WORK TO DO →
1. In the passage on the Paul McCartney death rumor, condense the paragraph beginning "In the Fall of 1969" into a shorter version that keeps its main facts.
2. Write the next part of the passage on the Paul McCartney death rumor, starting after its final sentence.

In the Fall of 1969 a rumor swept around the world alleging that Paul McCartney, singer and bassist for the Beatles, was dead. In fact, that he had died three years ago on November 9, 1966 in a fiery car crash while heading home from the EMI recording studios. Supposedly the surviving band members, fearful of the effect his death might have on their careers, secretly replaced him with a double named William Campbell (an orphan who had won a Paul McCartney lookalike contest in Edinburgh). However, they also planted clues in their later albums to let fans know the truth, that Paul was dead.
Beatles fans, who came to be known as "cluesters," spent countless hours searching for clues hidden in the albums, eventually locating hundreds of them. Numerous articles appeared in magazines pondering the likelihood of Paul's Death. John Chancellor even discussed the issue on the NBC evening news, concluding that "All we can report with certainty is that Paul McCartney is either dead or alive." McCartney only inflamed the rumor by refusing to appear in public to deny it. Finally photographers for LIFE
Magazine tracked the singer down to his Mull of Kintyre country house where he was on vacation and took a photo of him which it ran on its cover, thereby throwing some cold water on the rumor. But not killing it entirely. To this day a few diehard cluesters still persist in their belief that McCartney died in 1966. It is the most persistent and elaborate false death rumor in history.

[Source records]
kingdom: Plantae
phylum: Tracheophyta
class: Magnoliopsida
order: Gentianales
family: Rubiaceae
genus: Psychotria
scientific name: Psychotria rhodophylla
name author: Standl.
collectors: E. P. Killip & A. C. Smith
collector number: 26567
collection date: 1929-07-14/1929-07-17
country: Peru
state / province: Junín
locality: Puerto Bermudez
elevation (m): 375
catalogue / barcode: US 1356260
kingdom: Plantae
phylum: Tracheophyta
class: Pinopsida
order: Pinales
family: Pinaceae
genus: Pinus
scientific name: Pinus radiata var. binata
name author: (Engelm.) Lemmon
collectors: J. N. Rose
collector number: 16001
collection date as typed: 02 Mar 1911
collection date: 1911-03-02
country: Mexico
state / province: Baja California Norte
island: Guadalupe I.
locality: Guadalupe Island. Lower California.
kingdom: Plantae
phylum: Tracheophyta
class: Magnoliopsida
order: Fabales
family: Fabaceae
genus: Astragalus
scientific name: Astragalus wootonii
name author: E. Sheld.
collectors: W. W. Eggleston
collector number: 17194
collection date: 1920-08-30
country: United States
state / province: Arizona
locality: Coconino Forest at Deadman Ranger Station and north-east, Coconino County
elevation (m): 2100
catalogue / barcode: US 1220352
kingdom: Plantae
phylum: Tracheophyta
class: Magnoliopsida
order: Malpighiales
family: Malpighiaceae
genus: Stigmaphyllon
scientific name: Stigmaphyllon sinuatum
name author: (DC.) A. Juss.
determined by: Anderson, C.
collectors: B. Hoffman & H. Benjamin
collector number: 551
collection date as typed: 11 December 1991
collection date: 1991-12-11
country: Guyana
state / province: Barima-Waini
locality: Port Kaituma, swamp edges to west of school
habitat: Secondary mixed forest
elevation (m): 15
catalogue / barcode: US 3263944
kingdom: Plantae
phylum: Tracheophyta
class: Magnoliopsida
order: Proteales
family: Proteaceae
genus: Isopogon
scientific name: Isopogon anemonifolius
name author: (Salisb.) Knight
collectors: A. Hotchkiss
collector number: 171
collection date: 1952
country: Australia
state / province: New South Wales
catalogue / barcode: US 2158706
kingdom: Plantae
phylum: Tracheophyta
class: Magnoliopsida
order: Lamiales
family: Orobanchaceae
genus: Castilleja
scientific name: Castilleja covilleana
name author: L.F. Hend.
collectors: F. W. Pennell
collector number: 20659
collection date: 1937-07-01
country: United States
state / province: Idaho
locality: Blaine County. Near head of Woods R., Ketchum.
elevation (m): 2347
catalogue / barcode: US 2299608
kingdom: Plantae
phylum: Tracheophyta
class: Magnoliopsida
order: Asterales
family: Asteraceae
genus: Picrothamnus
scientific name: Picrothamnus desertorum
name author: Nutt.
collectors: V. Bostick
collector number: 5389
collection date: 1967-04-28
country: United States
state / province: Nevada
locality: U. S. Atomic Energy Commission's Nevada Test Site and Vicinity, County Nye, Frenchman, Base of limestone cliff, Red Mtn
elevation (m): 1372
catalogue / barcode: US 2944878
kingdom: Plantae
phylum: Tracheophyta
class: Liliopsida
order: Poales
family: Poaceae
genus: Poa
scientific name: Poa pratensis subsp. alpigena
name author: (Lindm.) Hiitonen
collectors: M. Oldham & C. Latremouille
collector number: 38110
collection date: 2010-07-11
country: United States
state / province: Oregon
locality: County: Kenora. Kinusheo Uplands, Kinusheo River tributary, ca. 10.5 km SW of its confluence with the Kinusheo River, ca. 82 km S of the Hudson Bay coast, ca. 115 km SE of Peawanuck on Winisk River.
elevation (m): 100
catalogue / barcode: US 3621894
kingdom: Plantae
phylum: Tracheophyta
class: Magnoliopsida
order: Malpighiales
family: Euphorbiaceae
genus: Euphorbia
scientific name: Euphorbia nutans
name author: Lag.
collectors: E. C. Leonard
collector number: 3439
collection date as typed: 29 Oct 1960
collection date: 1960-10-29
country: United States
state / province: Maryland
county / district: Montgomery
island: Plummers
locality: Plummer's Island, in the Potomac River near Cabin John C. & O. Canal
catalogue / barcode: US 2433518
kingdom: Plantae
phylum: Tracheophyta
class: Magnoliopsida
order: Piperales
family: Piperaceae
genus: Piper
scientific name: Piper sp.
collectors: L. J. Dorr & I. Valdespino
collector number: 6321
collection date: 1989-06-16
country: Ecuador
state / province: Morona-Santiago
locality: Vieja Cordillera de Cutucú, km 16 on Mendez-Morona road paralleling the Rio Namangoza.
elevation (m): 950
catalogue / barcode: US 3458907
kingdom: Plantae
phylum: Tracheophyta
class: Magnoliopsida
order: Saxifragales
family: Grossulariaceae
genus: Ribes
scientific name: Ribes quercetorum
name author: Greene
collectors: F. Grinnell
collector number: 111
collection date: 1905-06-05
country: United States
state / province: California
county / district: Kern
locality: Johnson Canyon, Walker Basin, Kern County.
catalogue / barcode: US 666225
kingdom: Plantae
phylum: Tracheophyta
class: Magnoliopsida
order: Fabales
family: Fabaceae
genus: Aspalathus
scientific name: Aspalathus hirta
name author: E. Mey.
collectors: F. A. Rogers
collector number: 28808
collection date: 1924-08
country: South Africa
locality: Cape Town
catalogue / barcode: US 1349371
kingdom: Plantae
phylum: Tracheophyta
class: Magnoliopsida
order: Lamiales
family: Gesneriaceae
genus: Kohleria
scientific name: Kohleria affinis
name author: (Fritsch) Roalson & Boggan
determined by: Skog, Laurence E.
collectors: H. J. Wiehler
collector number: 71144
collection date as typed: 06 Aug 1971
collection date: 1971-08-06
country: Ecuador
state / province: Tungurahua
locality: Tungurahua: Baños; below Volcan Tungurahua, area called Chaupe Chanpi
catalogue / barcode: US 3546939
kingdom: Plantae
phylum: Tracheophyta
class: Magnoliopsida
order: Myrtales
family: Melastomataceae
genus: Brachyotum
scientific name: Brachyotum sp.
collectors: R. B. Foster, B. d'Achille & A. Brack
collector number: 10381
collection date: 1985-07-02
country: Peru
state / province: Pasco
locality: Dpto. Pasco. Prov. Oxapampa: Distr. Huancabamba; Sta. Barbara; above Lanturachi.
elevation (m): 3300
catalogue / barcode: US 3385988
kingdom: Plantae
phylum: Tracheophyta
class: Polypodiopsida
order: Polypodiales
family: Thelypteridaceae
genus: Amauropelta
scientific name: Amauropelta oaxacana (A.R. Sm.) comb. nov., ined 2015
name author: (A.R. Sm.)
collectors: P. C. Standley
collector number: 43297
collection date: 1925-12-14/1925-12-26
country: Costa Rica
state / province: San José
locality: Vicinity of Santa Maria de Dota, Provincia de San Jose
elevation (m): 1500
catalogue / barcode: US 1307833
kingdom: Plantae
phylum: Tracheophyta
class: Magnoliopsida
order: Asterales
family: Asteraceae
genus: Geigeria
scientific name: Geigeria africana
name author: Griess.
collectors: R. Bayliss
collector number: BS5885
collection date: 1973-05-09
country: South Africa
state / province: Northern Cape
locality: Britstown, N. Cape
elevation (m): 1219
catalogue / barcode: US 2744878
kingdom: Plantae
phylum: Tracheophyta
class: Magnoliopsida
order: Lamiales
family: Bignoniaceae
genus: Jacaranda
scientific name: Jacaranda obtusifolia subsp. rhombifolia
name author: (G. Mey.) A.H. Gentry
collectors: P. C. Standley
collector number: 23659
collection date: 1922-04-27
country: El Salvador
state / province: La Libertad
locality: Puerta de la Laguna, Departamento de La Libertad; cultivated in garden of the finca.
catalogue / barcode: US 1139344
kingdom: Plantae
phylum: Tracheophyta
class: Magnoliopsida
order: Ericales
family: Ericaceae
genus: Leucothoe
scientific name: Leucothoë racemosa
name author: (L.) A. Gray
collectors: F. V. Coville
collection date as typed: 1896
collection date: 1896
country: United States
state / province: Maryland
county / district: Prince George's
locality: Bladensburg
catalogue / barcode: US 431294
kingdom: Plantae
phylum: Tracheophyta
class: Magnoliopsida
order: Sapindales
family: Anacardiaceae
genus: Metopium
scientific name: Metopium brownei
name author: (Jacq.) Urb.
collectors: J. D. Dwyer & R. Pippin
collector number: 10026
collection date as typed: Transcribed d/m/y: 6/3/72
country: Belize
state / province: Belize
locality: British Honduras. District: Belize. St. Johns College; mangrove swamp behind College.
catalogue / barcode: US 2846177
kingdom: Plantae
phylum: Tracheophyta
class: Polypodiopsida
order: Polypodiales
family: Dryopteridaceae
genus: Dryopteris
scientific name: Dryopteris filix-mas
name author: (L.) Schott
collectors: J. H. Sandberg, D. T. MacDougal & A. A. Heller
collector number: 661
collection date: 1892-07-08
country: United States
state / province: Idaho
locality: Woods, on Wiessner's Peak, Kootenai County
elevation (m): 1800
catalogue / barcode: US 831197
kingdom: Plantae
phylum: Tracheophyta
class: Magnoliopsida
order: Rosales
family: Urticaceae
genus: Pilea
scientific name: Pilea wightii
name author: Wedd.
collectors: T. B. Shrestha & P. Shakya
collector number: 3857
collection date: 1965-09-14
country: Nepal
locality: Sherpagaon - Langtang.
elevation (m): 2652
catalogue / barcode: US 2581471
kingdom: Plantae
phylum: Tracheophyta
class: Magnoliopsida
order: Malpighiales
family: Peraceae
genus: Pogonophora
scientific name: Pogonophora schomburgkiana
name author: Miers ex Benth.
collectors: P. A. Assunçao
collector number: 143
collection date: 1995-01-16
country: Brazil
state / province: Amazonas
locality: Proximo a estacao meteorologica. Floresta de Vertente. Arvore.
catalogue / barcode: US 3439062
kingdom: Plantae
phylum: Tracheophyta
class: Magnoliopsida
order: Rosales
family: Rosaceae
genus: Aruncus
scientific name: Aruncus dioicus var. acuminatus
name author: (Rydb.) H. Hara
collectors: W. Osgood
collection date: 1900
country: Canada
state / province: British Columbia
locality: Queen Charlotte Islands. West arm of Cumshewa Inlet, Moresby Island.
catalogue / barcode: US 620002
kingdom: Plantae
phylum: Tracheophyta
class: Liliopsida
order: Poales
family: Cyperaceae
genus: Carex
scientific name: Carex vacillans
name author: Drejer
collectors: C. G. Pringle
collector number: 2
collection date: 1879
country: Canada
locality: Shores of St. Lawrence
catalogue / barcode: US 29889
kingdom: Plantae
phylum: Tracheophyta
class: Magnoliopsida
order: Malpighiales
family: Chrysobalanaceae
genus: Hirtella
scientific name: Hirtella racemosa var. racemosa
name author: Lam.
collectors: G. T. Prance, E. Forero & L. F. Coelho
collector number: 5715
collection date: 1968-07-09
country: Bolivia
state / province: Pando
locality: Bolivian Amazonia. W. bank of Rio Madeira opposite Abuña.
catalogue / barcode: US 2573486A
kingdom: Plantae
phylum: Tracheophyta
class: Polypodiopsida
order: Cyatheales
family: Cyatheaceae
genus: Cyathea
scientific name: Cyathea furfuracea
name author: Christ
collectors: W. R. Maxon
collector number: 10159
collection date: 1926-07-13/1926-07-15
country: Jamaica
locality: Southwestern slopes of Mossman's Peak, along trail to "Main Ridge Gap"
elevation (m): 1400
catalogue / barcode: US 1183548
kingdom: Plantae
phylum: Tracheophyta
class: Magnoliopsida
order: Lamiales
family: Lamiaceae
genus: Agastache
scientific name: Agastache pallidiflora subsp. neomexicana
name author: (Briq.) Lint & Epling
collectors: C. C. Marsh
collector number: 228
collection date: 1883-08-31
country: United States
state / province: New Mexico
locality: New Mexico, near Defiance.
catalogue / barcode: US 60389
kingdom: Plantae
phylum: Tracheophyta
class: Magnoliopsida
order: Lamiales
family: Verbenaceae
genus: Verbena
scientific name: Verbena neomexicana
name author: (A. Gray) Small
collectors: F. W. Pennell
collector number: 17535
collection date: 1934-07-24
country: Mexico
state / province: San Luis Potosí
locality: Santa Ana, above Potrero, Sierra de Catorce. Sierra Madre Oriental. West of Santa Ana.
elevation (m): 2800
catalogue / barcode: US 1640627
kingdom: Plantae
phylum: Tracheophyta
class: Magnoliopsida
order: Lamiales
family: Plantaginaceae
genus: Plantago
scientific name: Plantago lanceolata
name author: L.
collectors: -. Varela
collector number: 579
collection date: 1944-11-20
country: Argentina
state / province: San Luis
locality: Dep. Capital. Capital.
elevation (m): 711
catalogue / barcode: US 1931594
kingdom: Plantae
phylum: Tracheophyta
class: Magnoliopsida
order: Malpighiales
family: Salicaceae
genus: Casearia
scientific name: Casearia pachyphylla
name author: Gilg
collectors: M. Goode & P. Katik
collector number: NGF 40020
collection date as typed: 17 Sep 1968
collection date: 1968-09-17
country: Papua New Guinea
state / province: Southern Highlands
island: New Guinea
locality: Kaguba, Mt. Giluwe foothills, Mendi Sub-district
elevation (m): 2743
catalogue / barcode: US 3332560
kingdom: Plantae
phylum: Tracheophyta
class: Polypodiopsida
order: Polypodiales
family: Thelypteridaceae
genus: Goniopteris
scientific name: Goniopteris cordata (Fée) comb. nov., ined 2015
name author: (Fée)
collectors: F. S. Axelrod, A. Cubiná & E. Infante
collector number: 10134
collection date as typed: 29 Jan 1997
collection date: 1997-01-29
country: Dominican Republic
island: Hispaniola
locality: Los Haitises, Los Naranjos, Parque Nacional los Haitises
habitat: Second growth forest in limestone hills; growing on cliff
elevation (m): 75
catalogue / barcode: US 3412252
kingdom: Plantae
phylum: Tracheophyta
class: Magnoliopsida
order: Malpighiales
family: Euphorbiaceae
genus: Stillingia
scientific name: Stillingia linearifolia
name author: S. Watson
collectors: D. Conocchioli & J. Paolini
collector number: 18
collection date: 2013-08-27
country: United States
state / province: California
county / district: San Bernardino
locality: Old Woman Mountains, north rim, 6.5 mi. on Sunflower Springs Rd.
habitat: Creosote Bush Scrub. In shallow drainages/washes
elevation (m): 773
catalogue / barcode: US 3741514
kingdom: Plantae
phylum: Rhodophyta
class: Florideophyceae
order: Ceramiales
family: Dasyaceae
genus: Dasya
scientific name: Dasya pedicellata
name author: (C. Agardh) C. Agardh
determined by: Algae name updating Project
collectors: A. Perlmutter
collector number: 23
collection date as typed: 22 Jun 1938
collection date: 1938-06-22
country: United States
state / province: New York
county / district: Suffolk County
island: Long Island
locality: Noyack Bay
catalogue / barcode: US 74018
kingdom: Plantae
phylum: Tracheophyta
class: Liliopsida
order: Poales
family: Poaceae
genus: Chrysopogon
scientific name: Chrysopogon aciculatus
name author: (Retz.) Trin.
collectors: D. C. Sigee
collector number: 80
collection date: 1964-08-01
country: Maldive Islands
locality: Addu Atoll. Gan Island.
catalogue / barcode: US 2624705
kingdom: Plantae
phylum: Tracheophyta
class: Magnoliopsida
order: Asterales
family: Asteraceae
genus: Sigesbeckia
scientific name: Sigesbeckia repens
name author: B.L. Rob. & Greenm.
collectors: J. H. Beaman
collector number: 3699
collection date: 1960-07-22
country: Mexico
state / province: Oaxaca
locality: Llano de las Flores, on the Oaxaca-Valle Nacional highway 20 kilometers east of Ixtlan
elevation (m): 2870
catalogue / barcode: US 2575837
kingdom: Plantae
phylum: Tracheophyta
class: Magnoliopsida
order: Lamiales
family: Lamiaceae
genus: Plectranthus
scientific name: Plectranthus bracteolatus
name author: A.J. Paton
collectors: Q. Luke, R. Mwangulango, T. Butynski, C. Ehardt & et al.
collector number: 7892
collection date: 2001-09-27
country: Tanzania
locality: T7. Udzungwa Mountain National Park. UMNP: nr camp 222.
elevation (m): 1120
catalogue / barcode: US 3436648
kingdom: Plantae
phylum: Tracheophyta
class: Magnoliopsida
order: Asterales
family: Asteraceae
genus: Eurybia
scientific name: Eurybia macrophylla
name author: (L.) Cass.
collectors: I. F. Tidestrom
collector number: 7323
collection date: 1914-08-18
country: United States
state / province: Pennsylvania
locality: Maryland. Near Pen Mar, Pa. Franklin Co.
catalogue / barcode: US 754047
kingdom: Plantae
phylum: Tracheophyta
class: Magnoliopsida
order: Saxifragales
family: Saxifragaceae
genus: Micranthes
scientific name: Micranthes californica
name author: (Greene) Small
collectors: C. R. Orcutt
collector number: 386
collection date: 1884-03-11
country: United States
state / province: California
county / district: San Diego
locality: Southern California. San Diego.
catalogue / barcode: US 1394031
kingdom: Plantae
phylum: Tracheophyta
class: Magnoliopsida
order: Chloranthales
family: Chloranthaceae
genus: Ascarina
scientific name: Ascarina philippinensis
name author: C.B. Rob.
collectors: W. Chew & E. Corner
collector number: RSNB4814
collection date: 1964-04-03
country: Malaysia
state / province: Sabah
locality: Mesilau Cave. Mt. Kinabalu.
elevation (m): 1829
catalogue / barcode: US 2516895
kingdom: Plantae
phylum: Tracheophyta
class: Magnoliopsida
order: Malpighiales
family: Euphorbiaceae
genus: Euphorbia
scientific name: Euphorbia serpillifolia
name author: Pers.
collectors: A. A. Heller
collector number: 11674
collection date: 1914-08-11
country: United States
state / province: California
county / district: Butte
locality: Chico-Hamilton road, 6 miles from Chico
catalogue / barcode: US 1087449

RESPONSES IN ORDER →
1. In fall 1969, a rumor spread worldwide that Beatles singer and bassist Paul McCartney had died in a fiery car crash on November 9, 1966, while driving home from the EMI recording studios. Supposedly the other band members, fearing for their careers, secretly replaced him with William Campbell, an orphan who had won a McCartney lookalike contest in Edinburgh. They also supposedly planted clues in their later albums to tell fans that Paul was dead.

2.
How the Rumor Got Started
On January 7, 1967 McCartney's Mini Cooper really did crash, and as a result a few newspapers did report he had died. However, McCartney wasn't in the car when it crashed. He was safe at a party in Sussex. The man driving the car (who didn't die either) was Mohammed Hadjij, who allegedly was using the car to transport drugs up to the partyers in Sussex. After this incident, a few scattered rumors of Paul's death and replacement by a double were reportedly overheard at London parties.
But it was two years later, in the American midwest, that the rumor really took hold. Researcher Andru Reeve has traced this midwest origin of the rumor to a song titled "Saint Paul" that received heavy airplay in the midwest in May 1969. The song, penned by Detroit-based Terry Knight, spoke of Paul being in heaven. Knight might have been speaking metaphorically about the imminent breakup of the Beatles, but the lyrics must have suggested the idea of McCartney's death to some fans. Whatever the case, the idea was planted, and the rumor began to spread around college campuses.
The first appearance of the rumor in print occurred on September 17, 1969, in Tim Harper's article for the Drake Times-Delphic
(the student newspaper of Drake University in Des Moines, Iowa) titled "Is Beatle Paul McCartney Dead?" But this article didn't receive much attention at the time. Instead, the real beginning of the Paul-Is-Dead rumor, as a pop-culture phenomenon, dates to October 12, the day Detroit DJ Russ Gibb took a call on-air from Eastern Michigan University student Tom Zarski. Zarski laid out the whole rumor for Gibb and, as proof of its truth, urged him to play "Revolution Number Nine" from the Beatles' White Album
backwards. Gibb obliged and, much to his surprise, could distinctly hear the words "Turn me on, dead man" being spoken repeatedly. Gibb was astounded by what he heard. This was the spark that ignited the fire.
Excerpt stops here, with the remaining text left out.